EXERCISE REQUIREMENTS:
A verbatim copy of every entry is required.

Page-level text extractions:
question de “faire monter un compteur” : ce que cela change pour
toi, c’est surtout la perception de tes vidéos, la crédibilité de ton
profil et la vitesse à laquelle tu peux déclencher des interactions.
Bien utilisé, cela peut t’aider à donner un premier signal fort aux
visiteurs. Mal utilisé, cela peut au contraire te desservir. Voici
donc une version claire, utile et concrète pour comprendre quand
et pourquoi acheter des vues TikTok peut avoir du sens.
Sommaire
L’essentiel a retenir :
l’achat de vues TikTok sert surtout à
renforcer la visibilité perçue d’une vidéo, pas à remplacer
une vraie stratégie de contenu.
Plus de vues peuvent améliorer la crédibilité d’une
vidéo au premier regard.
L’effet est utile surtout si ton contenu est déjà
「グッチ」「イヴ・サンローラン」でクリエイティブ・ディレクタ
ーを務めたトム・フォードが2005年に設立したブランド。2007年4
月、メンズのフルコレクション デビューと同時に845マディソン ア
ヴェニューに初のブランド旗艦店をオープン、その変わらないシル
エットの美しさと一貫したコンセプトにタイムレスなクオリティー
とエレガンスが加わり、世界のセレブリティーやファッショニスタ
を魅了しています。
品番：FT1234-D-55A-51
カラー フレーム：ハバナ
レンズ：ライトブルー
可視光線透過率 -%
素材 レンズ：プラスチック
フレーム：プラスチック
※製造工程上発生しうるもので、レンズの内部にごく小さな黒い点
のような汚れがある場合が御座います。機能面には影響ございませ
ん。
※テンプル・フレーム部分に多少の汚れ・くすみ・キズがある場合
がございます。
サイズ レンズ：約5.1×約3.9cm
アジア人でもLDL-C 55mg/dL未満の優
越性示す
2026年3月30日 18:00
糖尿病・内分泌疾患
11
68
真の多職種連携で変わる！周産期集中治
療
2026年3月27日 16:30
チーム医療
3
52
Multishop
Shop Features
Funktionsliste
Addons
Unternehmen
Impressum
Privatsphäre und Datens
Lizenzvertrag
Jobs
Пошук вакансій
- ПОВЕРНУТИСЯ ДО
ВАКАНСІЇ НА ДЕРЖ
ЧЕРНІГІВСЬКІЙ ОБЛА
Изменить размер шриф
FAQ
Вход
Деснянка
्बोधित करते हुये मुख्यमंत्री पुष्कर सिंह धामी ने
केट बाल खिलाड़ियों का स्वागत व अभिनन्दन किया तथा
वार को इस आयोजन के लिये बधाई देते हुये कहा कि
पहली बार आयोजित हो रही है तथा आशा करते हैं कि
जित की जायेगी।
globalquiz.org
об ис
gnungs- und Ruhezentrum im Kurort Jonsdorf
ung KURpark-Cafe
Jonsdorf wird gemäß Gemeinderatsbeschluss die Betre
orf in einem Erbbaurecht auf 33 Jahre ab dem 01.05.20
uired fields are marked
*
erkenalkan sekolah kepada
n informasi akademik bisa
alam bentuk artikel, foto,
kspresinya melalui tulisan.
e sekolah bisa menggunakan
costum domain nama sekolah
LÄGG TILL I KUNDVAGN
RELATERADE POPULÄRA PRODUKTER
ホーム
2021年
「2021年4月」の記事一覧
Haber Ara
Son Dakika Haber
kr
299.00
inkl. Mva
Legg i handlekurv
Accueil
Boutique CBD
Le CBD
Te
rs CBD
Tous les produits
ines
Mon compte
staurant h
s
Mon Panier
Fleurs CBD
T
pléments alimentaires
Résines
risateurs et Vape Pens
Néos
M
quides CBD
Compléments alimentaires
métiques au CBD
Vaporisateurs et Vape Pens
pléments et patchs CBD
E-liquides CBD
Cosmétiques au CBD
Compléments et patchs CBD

TASK OUTPUT:
question de “faire monter un compteur” : ce que cela change pour
toi, c’est surtout la perception de tes vidéos, la crédibilité de ton
profil et la vitesse à laquelle tu peux déclencher des interactions.
Bien utilisé, cela peut t’aider à donner un premier signal fort aux
visiteurs. Mal utilisé, cela peut au contraire te desservir. Voici
donc une version claire, utile et concrète pour comprendre quand
et pourquoi acheter des vues TikTok peut avoir du sens.
Sommaire
L’essentiel a retenir :
l’achat de vues TikTok sert surtout à
renforcer la visibilité perçue d’une vidéo, pas à remplacer
une vraie stratégie de contenu.
Plus de vues peuvent améliorer la crédibilité d’une
vidéo au premier regard.
L’effet est utile surtout si ton contenu est déjà
「グッチ」「イヴ・サンローラン」でクリエイティブ・ディレクタ
ーを務めたトム・フォードが2005年に設立したブランド。2007年4
月、メンズのフルコレクション デビューと同時に845マディソン ア
ヴェニューに初のブランド旗艦店をオープン、その変わらないシル
エットの美しさと一貫したコンセプトにタイムレスなクオリティー
とエレガンスが加わり、世界のセレブリティーやファッショニスタ
を魅了しています。
品番：FT1234-D-55A-51
カラー フレーム：ハバナ
レンズ：ライトブルー
可視光線透過率 -%
素材 レンズ：プラスチック
フレーム：プラスチック
※製造工程上発生しうるもので、レンズの内部にごく小さな黒い点
のような汚れがある場合が御座います。機能面には影響ございませ
ん。
※テンプル・フレーム部分に多少の汚れ・くすみ・キズがある場合
がございます。
サイズ レンズ：約5.1×約3.9cm
アジア人でもLDL-C 55mg/dL未満の優
越性示す
2026年3月30日 18:00
糖尿病・内分泌疾患
11
68
真の多職種連携で変わる！周産期集中治
療
2026年3月27日 16:30
チーム医療
3
52
Multishop
Shop Features
Funktionsliste
Addons
Unternehmen
Impressum
Privatsphäre und Datens
Lizenzvertrag
Jobs
Пошук вакансій
- ПОВЕРНУТИСЯ ДО
ВАКАНСІЇ НА ДЕРЖ
ЧЕРНІГІВСЬКІЙ ОБЛА
Изменить размер шриф
FAQ
Вход
Деснянка
्बोधित करते हुये मुख्यमंत्री पुष्कर सिंह धामी ने
केट बाल खिलाड़ियों का स्वागत व अभिनन्दन किया तथा
वार को इस आयोजन के लिये बधाई देते हुये कहा कि
पहली बार आयोजित हो रही है तथा आशा करते हैं कि
जित की जायेगी।
globalquiz.org
об ис
gnungs- und Ruhezentrum im Kurort Jonsdorf
ung KURpark-Cafe
Jonsdorf wird gemäß Gemeinderatsbeschluss die Betre
orf in einem Erbbaurecht auf 33 Jahre ab dem 01.05.20
uired fields are marked
*
erkenalkan sekolah kepada
n informasi akademik bisa
alam bentuk artikel, foto,
kspresinya melalui tulisan.
e sekolah bisa menggunakan
costum domain nama sekolah
LÄGG TILL I KUNDVAGN
RELATERADE POPULÄRA PRODUKTER
ホーム
2021年
「2021年4月」の記事一覧
Haber Ara
Son Dakika Haber
kr
299.00
inkl. Mva
Legg i handlekurv
Accueil
Boutique CBD
Le CBD
Te
rs CBD
Tous les produits
ines
Mon compte
staurant h
s
Mon Panier
Fleurs CBD
T
pléments alimentaires
Résines
risateurs et Vape Pens
Néos
M
quides CBD
Compléments alimentaires
métiques au CBD
Vaporisateurs et Vape Pens
pléments et patchs CBD
E-liquides CBD
Cosmétiques au CBD
Compléments et patchs CBD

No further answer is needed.